PROMPT: Once the line with "right hip: (79, 267)" is found in the entries below, repeat it and each following line exactly, up to and including the line with "left ankle: (67, 353)". Add no other lines.

*****

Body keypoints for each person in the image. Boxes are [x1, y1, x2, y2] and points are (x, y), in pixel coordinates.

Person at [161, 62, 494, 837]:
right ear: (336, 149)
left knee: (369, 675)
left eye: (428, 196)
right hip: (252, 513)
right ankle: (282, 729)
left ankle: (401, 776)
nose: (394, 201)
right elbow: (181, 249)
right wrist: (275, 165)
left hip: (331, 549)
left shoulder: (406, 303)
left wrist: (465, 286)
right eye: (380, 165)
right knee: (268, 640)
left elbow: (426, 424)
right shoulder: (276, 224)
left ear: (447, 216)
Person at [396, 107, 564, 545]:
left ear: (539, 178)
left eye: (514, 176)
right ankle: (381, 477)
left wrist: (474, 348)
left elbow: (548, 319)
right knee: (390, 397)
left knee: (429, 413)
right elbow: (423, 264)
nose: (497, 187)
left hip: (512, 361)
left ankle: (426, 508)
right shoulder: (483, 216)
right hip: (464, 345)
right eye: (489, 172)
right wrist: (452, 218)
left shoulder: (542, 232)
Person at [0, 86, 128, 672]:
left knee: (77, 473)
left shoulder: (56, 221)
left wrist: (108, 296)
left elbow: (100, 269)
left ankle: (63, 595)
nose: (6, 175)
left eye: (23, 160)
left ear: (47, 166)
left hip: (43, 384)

*****

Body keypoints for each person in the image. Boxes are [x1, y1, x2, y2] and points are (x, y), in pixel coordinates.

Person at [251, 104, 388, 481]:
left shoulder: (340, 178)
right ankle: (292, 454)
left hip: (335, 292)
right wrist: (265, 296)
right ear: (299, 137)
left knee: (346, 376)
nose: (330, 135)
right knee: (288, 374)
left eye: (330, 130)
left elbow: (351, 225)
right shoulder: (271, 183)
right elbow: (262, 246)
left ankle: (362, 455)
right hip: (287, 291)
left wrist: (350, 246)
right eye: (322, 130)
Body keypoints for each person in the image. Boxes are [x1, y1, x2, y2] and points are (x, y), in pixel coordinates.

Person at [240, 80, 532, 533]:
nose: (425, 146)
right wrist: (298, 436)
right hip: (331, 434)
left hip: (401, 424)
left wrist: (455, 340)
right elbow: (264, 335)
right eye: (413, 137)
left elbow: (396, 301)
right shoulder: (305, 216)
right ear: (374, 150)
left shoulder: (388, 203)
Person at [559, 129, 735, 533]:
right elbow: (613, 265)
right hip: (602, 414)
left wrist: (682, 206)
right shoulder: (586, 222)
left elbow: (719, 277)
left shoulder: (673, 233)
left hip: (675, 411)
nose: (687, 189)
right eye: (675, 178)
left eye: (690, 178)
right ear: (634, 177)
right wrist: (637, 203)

*****

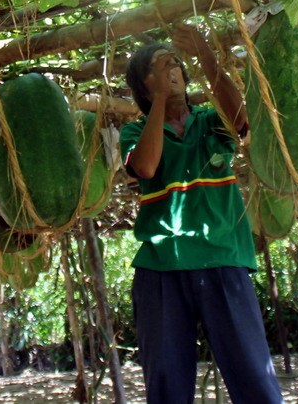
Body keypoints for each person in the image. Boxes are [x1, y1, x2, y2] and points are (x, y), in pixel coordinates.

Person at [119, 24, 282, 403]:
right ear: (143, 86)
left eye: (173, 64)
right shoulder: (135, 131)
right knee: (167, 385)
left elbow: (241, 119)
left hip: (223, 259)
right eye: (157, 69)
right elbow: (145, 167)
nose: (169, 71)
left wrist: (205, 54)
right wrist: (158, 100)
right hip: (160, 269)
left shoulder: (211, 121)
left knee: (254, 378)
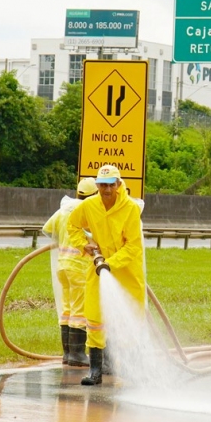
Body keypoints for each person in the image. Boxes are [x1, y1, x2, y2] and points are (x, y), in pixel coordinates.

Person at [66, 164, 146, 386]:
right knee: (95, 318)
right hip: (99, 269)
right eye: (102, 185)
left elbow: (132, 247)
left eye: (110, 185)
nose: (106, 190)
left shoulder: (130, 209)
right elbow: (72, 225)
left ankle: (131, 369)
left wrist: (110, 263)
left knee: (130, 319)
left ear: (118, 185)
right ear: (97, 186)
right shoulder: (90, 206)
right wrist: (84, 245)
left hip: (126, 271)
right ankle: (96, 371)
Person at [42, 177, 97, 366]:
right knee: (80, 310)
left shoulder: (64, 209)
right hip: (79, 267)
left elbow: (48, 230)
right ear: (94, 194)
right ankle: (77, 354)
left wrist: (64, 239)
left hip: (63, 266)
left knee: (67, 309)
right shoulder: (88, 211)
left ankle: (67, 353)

*****

WRITTEN SOLUTION:
right hip: (79, 267)
left elbow: (48, 230)
right ear: (94, 194)
right ankle: (77, 354)
left wrist: (64, 239)
left hip: (63, 266)
left knee: (67, 309)
right shoulder: (88, 211)
left ankle: (67, 353)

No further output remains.